As she sings it, this is a phrase you might overhear at a party where rich people talk amongst themselves...but this lyric is also the frank and honest truth. No matter how one feels about capitalism and consumer culture, the fact is that "money is the reason we exist." The basic tenet of American culture is the creation of consumers, therefore the traditions of the nuclear family, our ideas of work ethic, and the ideology of suburbia are all promoted by the money produced through our ideological system. Without money, how would 95% of Americans survive? How would we eat, drink and travel? Our existence is predicated on the semiotics of the market whether we want to admit that or not. As far as Lana's words go, she is speaking the grave truth and winking as a footnote to remind one that though a human being can be exploited, they never have to lose their humanity. The song presents a paradox, which is meant to lull you with the anthem of money worship, while luridly showcasing all the colors of decadence. I love this song because though it is a sardonic critique, she still bears such compassion and feeling for all human experience, even for gold diggers and stock brokers.

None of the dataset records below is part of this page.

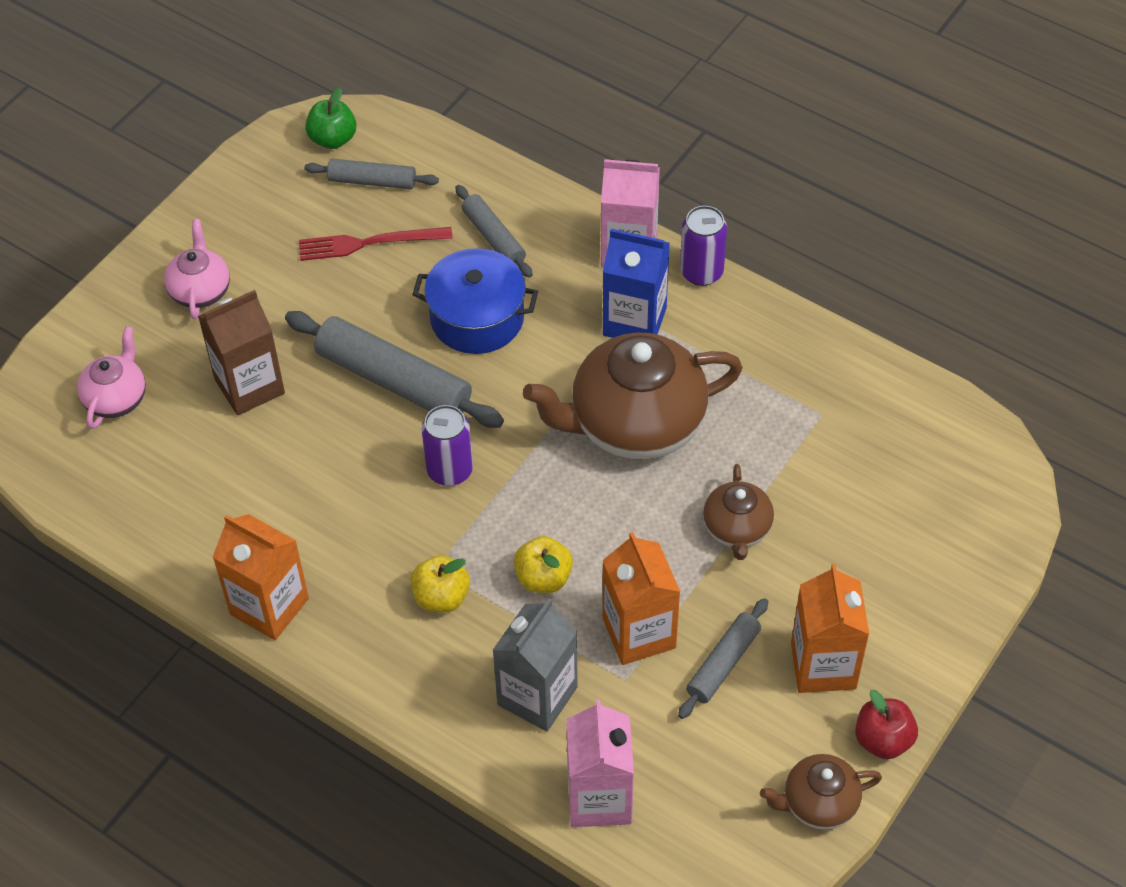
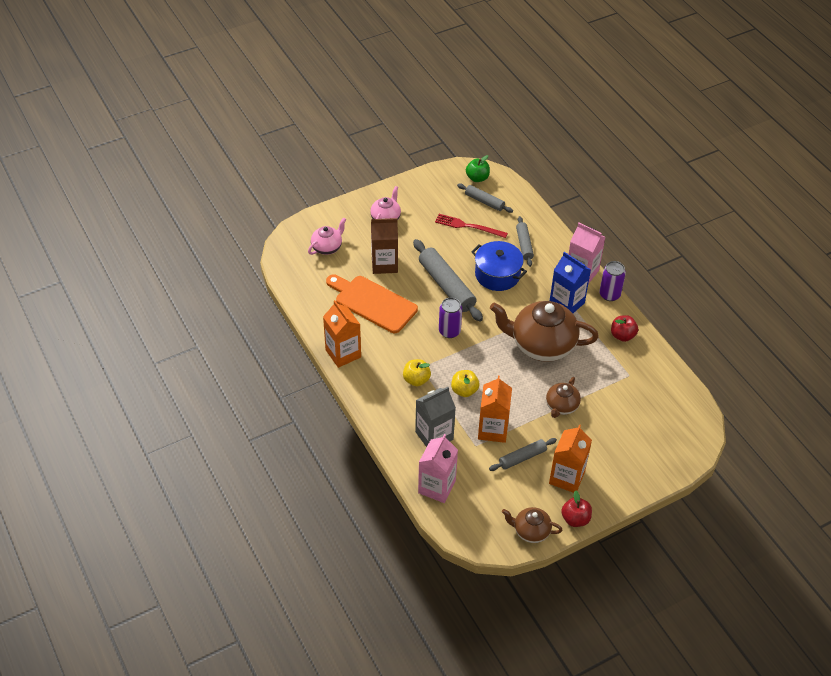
camera: 25 degrees right, 5 degrees down
none -> orange cutting board [326,275,418,333]
none -> red apple [611,315,638,342]

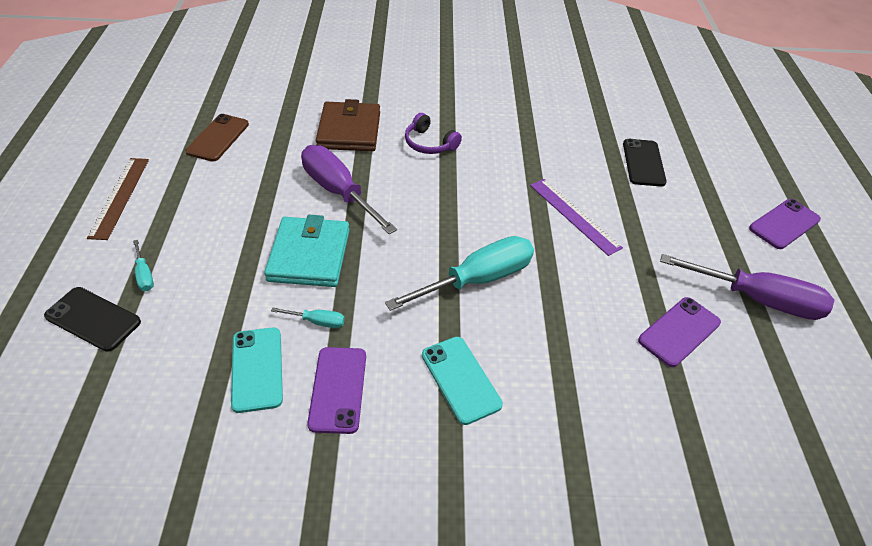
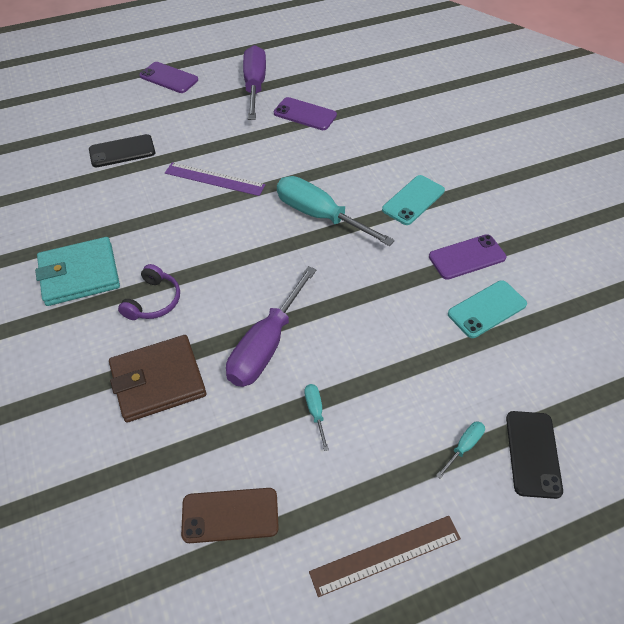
camera: 110 degrees left, 5 degrees up
turquoise wallet [264,215,350,287] -> turquoise wallet moved to [35,237,120,306]
turquoise screwdriver [271,307,345,328] -> turquoise screwdriver moved to [305,384,329,451]
purple ruler [530,179,623,256] -> purple ruler turned 75 degrees clockwise [165,162,265,196]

Lana Del Rey is a true poet.
anonymous Mar 15th, 2014 3:27pm report
I Think of it not just a critic to consumerism, but to patriotism as well. The patriotism that blinds the actual reality of the world, that is really really bad, and all because of capitalism.. Anyway, the verses that make my point are: "...See what you've done to me?
King of chevron" In this verse calling the president as King of chevron she assigns it to him economical and belic conflicts of USA with other countries, making him the king of chevron, dont carring for other countries development and wealth."Red, white, blue is in the sky; Summer's in the air and baby
Heaven's in your eyes" Heaven is in your eyes meaning that heaven does'nt exist actually, we dont live in heaven and the majority of people dont live anywhere near heaven, but only in the perspective of a patriotic person that see the collors of the flag in the sky. And finally, for me is a critic to capitalism as well when she say "money is the reason we exist; everybody knows it is a fact, kiss kiss" criticising this sistem that makes consumerism and money be the reason of existence, and not love or social and cientific development of the society as a whole.
anonymous Apr 3rd, 2013 4:50pm report
This song is about John F Kennedy, his wife Jackie O, and Marylin Monroe.
When she's singing about "money is the reason we exist" she's referencing the Kennedy family. I think the first verse she's singing from Jackie O's perspective and in the second verse she's singing from Marylin Monroe's perspective on JFK.
If you watch the music video it makes a lot more sense if you're familiar with the JFK presidency and assassination.